Japan overhauls buyout guidelines to protect minority shareholders

TOKYO (Reuters) - Japan’s trade ministry has overhauled guidelines for mergers and acquisitions to better protect minority shareholders in the case of management buyouts, a reform that comes amid a renewed focus on shareholder rights.

The recommendations, revised for the first time in 12 years, call for an independent committee to be set up by the target company in the case of management buyouts, to assess whether the deal is fair.

“Inevitably there is a conflict of interest between ordinary shareholders and corporate management in a transaction where management buys shares from other shareholders,” the Ministry of Economy, Trade and Industry (METI) said in the guidelines, published on Friday.

“Management can benefit directly by lowering the price it pays to shareholders who are the sellers.”
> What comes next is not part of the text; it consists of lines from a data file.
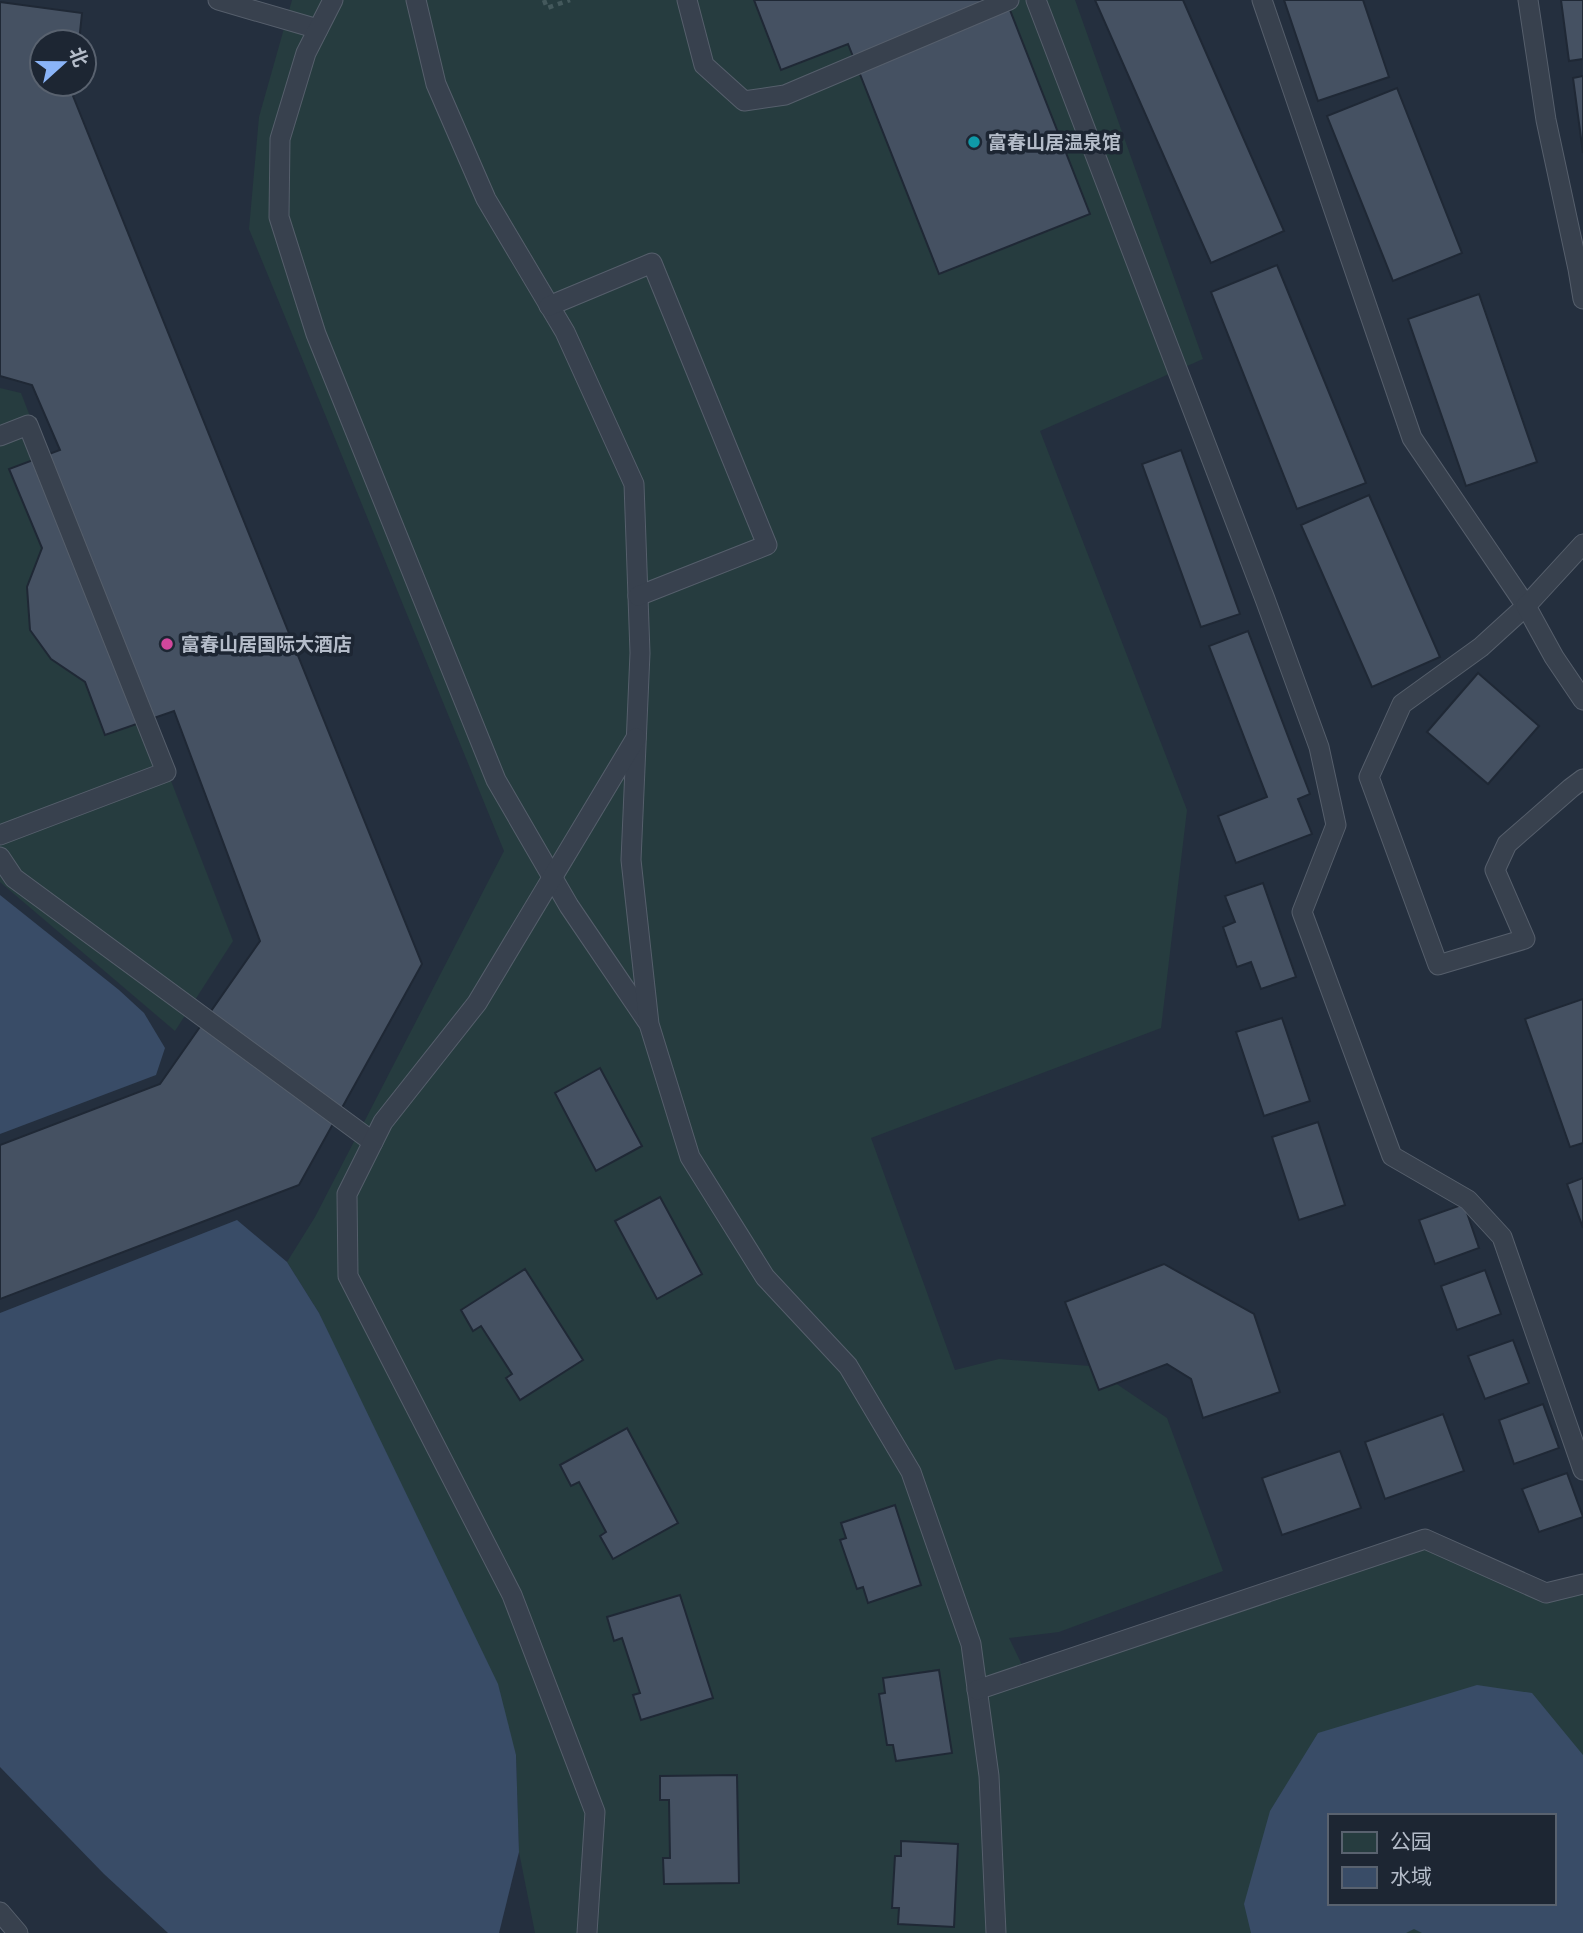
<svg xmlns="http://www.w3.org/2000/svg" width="1583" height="1933" viewBox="0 0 1583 1933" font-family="Inter,'Noto Sans SC',sans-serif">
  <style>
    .green { fill: #263c3f; fill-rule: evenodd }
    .water { fill: #394c67; fill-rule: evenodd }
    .building { fill: #455162; stroke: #1f2835; stroke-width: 2 }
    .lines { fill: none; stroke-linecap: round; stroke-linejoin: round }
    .lane-casing { stroke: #565f6c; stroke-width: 21 }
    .path { stroke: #44595c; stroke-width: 4.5; stroke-dasharray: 5 5; stroke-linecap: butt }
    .lane { stroke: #38414e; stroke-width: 19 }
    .culture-dot { fill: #0f9aa8; stroke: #1d2633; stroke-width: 2.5 }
    .hotel-dot { fill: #d1479c; stroke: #1d2633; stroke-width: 2.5 }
    .labels { text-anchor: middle; stroke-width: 7; stroke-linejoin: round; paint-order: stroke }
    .poi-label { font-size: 19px; font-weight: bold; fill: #b4bcc9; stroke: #1d2633; text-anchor: start }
  </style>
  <rect width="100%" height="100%" fill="#242f3e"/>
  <g class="green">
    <path d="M 292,0 L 1075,0 L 1203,359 L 1040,431 L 1187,810 L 1161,1028 L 871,1138 L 955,1370 L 999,1359 L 1090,1366 L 1167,1418 L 1223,1571 L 1059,1632 L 1009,1638 L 1026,1673 L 1425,1539 L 1545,1593 L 1583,1584 L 1583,1933 L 535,1933 L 519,1852 L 516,1755 L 319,1313 L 287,1262 L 315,1217 L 504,851 L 249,229 L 259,117 ZM 1329,1816 L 1553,1816 L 1553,1903 L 1329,1903 Z"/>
    <path d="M 0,388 L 21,393 L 233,941 L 175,1031 L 0,882 Z"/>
  </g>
  <g class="water">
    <path d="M 0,895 L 119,990 L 144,1013 L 165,1048 L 156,1075 L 0,1134 Z"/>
    <path d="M 237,1220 L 287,1262 L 319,1313 L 498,1684 L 516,1755 L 519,1852 L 499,1933 L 168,1933 L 104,1874 L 0,1767 L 0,1313 Z"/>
    <path d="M 1477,1685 L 1532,1693 L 1583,1755 L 1583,1933 L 1422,1933 L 1414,1929 L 1406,1933 L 1251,1933 L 1244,1904 L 1270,1811 L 1318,1733 ZM 1329,1816 L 1553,1816 L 1553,1903 L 1329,1903 Z"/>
  </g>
  <g class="building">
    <path d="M 754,0 L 1006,0 L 1090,214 L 939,274 L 848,44 L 781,70 Z"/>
    <path d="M 1095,0 L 1183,0 L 1284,231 L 1211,263 Z"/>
    <path d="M 1284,0 L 1363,0 L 1389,77 L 1318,101 Z"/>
    <path d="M 1561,0 L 1583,0 L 1583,59 L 1569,61 Z"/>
    <path d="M 0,2 L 82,13 L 79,42 L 42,42 L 42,84 L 75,84 L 73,96 L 422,964 L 299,1185 L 0,1299 L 0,1145 L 160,1084 L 260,941 L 174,711 L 105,735 L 85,682 L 51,659 L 30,630 L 27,587 L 42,548 L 9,469 L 60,450 L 32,385 L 0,376 Z"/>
    <path d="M 1583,76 L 1583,153 L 1573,78 Z"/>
    <path d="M 1397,88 L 1462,253 L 1393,281 L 1327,116 Z"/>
    <path d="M 1277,265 L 1366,483 L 1297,509 L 1211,292 Z"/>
    <path d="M 1479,294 L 1537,462 L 1466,486 L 1408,319 Z"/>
    <path d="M 1181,450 L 1240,614 L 1201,627 L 1142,464 Z"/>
    <path d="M 1369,495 L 1440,657 L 1372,687 L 1301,525 Z"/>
    <path d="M 1248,631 L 1310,794 L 1298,799 L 1312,834 L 1236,863 L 1218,816 L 1267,797 L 1209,646 Z"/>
    <path d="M 1478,673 L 1539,726 L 1488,784 L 1427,732 Z"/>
    <path d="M 1263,883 L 1296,977 L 1261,989 L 1251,962 L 1237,967 L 1223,927 L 1235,922 L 1225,896 Z"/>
    <path d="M 1583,999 L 1583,1143 L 1570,1147 L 1525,1019 Z"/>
    <path d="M 1282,1018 L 1310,1101 L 1264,1116 L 1236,1032 Z"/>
    <path d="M 600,1068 L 642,1146 L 596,1171 L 555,1093 Z"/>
    <path d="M 1318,1122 L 1345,1205 L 1299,1220 L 1272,1137 Z"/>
    <path d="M 1583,1178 L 1583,1228 L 1567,1184 Z"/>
    <path d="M 660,1197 L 702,1274 L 657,1299 L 615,1221 Z"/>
    <path d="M 1464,1204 L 1479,1248 L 1435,1264 L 1419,1220 Z"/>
    <path d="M 1164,1264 L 1254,1314 L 1280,1392 L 1203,1418 L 1191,1379 L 1167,1364 L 1099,1390 L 1065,1302 Z"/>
    <path d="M 525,1269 L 583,1360 L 520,1400 L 506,1378 L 512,1374 L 481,1326 L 473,1331 L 461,1310 Z"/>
    <path d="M 1485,1270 L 1501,1314 L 1457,1330 L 1441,1286 Z"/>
    <path d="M 1513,1340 L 1529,1383 L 1485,1399 L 1468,1356 Z"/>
    <path d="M 1543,1404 L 1559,1448 L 1514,1464 L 1499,1420 Z"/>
    <path d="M 1443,1414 L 1464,1471 L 1385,1499 L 1365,1442 Z"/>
    <path d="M 627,1428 L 678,1523 L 613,1559 L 600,1536 L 606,1532 L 579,1482 L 571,1486 L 560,1465 Z"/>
    <path d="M 1340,1451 L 1361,1508 L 1282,1535 L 1262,1478 Z"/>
    <path d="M 1567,1473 L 1583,1517 L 1539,1532 L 1522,1489 Z"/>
    <path d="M 895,1505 L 921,1585 L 868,1603 L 863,1587 L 857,1589 L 840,1540 L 846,1538 L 841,1523 Z"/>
    <path d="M 680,1595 L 713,1698 L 641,1720 L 633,1695 L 640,1693 L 622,1638 L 614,1641 L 607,1617 Z"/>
    <path d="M 939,1670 L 952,1753 L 896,1761 L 893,1745 L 887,1745 L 879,1694 L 885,1693 L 883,1678 Z"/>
    <path d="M 737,1775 L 739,1883 L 664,1884 L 663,1858 L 670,1858 L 669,1800 L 660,1800 L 660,1776 Z"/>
    <path d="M 901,1841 L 958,1844 L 954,1927 L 898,1924 L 899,1908 L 892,1908 L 895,1856 L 901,1856 Z"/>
  </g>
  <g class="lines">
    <g class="lane-casing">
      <g id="lane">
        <path d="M 218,0 L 318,29"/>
        <path d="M 333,0 L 306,53 L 280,139 L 279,217 L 316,334 L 496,780 L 569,906 L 647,1021"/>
        <path d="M 416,0 L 436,84 L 486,199 L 565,332 L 634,484 L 640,653 L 631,860 L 649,1024 L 690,1157 L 765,1277 L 848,1366 L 911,1472 L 971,1644 L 989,1776 L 996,1933"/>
        <path d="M 687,0 L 704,65 L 744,101 L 785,95 L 1009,0"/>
        <path d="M 1036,0 L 1265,599 L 1319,747 L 1336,825 L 1302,912 L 1392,1156 L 1468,1200 L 1502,1237 L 1583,1470"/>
        <path d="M 1262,0 L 1412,438 L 1526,606 L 1481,647 L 1402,704 L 1369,777 L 1438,965 L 1525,939 L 1495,870 L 1507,844 L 1571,788 L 1583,779"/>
        <path d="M 1528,0 L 1546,120 L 1578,269 L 1583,299"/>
        <path d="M 549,306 L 652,263 L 767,545 L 638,596"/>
        <path d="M 0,436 L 28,425 L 166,772 L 0,835"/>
        <path d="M 1583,544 L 1526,606 L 1554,657 L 1583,700"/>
        <path d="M 0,857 L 14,878 L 373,1142"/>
        <path d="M 977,1690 L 1425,1539 L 1546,1593 L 1583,1584"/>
        <path d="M 0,1912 L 18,1933"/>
        <path d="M 587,1933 L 595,1812 L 512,1595 L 348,1276 L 347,1194 L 383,1122 L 477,1003 L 636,738"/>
      </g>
    </g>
    <path class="path" d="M 544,0 L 547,8 L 570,0"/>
    <use href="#lane" class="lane"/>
  </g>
  <circle class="culture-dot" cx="974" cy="142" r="7"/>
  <circle class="hotel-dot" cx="167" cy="644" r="7"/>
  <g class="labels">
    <g class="poi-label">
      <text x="988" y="149">富春山居温泉馆</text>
      <text x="181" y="651">富春山居国际大酒店</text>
    </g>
  </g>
  <rect x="1328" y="1814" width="228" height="91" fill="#1d2633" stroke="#59626f" stroke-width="2"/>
  <rect x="1342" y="1832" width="35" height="21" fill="#263c3f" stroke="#59626f" stroke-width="2"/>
  <text x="1390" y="1849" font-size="21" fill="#b4bcc9">公园</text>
  <rect x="1342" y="1867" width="35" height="21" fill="#394c67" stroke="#59626f" stroke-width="2"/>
  <text x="1390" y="1884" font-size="21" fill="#b4bcc9">水域</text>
  <g transform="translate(63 63) rotate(69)"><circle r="33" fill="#1d2633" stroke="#59626f" stroke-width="2"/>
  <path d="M0-5L12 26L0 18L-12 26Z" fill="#8ab4f8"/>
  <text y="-10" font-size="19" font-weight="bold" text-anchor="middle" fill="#b4bcc9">北</text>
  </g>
</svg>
The independent committee should consist of outside directors as well as experts to review the terms of the transaction, the ministry said.

The guidelines should also apply to transactions where a company with majority control of an affiliate attempts to buy that affiliate, it said.
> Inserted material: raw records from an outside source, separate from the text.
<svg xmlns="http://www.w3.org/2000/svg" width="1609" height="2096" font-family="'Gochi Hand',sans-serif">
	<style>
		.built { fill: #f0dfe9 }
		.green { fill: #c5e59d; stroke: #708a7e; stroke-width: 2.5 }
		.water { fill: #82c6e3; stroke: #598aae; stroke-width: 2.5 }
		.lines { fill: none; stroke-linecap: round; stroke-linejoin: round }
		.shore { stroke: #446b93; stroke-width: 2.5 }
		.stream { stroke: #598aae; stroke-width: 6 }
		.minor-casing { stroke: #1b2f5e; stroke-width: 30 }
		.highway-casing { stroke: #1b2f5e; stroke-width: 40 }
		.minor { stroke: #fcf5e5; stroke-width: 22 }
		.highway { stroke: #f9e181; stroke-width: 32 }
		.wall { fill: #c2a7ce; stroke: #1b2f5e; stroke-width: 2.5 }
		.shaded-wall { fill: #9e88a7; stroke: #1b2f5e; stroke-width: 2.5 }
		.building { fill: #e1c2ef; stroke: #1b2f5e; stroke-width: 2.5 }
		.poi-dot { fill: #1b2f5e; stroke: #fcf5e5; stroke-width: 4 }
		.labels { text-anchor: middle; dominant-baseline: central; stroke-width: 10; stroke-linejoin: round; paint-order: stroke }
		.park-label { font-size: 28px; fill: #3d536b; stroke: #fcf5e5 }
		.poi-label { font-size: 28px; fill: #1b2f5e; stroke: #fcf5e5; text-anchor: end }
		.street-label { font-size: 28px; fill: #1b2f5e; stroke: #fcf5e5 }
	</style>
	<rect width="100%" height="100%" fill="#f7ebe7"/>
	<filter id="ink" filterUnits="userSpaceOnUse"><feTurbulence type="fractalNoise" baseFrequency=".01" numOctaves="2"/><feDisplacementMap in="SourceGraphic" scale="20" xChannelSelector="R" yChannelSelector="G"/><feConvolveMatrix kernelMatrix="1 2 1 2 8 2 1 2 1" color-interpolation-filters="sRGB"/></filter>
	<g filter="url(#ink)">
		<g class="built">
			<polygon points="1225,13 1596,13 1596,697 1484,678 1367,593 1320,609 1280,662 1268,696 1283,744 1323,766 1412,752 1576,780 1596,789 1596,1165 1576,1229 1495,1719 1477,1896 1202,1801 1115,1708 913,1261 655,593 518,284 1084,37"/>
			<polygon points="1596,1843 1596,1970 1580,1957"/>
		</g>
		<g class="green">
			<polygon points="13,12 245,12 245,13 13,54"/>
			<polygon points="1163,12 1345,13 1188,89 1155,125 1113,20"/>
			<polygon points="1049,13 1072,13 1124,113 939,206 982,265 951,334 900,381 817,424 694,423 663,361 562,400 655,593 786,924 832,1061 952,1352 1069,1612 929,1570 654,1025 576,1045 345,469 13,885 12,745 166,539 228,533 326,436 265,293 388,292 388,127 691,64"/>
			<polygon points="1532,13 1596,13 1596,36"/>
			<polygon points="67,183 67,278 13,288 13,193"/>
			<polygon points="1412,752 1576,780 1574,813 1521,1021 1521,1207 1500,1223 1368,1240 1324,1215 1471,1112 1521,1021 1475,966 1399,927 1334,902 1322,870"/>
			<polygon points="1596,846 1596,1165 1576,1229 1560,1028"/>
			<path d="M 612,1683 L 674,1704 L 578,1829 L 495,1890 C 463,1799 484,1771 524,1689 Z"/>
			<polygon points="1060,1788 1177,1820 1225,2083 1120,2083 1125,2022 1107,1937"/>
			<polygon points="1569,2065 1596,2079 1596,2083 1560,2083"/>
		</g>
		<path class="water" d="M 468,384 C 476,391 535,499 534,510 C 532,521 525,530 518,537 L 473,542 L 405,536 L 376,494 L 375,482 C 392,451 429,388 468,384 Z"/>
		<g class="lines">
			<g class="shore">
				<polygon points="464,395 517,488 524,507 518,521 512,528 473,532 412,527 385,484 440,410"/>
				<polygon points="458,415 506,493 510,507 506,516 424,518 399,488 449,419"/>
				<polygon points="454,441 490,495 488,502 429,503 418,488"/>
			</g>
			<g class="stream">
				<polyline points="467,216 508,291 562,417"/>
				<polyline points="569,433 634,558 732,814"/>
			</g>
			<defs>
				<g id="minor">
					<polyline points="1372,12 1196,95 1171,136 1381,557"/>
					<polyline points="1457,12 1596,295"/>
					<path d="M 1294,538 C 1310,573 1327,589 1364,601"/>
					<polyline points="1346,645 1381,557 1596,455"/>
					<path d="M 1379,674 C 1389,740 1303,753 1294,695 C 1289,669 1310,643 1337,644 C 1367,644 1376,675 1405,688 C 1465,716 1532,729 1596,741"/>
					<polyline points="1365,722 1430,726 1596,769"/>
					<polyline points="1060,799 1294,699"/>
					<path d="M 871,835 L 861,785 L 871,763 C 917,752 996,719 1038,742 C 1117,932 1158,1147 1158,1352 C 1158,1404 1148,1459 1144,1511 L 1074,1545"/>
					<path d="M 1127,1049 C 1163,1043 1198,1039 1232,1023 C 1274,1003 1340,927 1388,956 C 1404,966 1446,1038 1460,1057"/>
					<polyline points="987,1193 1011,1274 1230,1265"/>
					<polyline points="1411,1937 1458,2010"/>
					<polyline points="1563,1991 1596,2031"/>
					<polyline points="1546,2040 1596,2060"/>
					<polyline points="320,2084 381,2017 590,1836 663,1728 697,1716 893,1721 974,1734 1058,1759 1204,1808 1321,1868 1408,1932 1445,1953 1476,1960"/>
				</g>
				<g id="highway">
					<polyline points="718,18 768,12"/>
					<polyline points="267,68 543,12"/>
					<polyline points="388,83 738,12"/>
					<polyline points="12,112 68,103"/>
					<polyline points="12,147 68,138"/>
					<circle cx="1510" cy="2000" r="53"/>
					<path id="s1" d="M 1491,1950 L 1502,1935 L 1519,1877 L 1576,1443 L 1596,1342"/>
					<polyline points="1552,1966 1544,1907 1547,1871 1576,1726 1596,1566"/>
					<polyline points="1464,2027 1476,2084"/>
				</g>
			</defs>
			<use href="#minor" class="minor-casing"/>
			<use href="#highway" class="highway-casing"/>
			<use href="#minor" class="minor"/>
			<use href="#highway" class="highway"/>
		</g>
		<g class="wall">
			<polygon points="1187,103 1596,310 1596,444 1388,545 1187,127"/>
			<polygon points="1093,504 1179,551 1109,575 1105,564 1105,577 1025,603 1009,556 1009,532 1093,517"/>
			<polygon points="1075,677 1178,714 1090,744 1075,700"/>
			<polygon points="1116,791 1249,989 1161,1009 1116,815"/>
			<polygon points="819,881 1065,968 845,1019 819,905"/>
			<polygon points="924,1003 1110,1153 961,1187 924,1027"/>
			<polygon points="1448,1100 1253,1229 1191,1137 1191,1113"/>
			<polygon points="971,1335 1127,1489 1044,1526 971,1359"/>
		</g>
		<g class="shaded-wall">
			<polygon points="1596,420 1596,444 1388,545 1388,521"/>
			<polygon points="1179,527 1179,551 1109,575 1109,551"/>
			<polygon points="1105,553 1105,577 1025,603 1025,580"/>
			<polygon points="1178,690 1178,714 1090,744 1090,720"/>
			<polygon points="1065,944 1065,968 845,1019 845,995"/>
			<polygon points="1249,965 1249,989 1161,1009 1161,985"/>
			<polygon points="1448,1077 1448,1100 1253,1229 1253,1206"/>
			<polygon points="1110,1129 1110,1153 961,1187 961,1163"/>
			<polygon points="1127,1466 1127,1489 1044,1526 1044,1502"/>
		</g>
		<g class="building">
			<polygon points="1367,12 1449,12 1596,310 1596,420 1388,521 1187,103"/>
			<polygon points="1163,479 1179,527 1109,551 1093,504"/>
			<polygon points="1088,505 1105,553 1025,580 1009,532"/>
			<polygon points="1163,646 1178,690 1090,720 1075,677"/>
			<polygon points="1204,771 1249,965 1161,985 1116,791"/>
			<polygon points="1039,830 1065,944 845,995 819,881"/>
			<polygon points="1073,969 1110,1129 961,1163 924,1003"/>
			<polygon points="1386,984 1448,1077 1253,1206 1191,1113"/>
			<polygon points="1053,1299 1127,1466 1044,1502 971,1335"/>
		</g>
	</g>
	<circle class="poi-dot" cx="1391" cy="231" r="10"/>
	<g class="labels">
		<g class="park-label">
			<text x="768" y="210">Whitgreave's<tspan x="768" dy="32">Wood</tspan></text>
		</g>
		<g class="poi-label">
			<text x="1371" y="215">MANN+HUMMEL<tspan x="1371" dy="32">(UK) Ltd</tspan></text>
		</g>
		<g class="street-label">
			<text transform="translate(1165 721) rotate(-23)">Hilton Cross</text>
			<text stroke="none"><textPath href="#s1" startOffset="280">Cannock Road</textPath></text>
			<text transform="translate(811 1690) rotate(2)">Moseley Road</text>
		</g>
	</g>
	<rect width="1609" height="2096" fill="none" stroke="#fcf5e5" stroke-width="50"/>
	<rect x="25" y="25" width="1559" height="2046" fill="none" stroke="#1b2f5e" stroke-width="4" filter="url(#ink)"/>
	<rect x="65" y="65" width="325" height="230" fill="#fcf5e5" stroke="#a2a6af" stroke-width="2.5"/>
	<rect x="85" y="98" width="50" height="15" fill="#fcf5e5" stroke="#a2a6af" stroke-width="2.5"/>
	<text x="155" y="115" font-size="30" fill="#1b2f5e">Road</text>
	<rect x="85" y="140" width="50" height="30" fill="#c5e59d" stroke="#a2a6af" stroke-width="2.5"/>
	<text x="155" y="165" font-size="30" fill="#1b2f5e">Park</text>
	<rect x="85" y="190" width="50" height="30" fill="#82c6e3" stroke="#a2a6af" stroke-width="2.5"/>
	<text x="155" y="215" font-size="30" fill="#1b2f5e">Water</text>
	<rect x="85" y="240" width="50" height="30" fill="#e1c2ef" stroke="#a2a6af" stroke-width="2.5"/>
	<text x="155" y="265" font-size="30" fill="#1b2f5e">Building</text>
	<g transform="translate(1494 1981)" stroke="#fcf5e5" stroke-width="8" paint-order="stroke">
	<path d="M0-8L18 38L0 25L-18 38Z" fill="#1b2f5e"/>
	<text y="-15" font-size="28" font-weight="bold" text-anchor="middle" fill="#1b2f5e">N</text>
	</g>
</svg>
Under the guidelines, minority shareholders will be informed about how the independent committee was formed as well as of its review of the transaction, the ministry said, changes that will make transactions more transparent for minority shareholders.

Minority investors have been becoming more assertive in Japan, complaining about what they see as poor performance as well as returns from cash-hoarding firms, with Prime Minister Shinzo Abe advocating strengthening corporate governance.

But their rights are often ignored, given the longstanding practice of cross-shareholding, where firms hold stakes in each other to cement business ties.

The ministry’s overhaul comes as more Japanese companies are expected to sell down stakes in listed affiliates or allow them to go private.

Overseas investors have called for a reduction in so-called parent and child listings, where large firms have stakes in listed affiliates, sometimes several different listed affiliates.